-- Required work --
Return every line of the entries that includes the word "solid".

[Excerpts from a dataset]

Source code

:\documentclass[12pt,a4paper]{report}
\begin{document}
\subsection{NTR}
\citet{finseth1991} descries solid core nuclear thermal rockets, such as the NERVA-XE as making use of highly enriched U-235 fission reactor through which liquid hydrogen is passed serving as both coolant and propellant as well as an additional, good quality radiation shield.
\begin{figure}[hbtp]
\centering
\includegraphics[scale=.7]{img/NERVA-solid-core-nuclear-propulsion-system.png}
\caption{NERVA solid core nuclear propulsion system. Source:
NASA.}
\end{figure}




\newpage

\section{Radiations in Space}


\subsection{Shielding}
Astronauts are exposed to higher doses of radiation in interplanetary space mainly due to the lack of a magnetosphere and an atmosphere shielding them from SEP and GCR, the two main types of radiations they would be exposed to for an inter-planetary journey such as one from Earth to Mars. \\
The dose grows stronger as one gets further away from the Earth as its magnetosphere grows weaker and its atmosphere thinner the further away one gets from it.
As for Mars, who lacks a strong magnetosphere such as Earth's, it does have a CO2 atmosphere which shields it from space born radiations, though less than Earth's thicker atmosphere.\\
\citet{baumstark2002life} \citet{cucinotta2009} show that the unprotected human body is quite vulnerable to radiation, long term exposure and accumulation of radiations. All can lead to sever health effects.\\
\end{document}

-- Response to the task --
\citet{finseth1991} descries solid core nuclear thermal rockets, such as the NERVA-XE as making use of highly enriched U-235 fission reactor through which liquid hydrogen is passed serving as both coolant and propellant as well as an additional, good quality radiation shield.
\includegraphics[scale=.7]{img/NERVA-solid-core-nuclear-propulsion-system.png}
\caption{NERVA solid core nuclear propulsion system. Source:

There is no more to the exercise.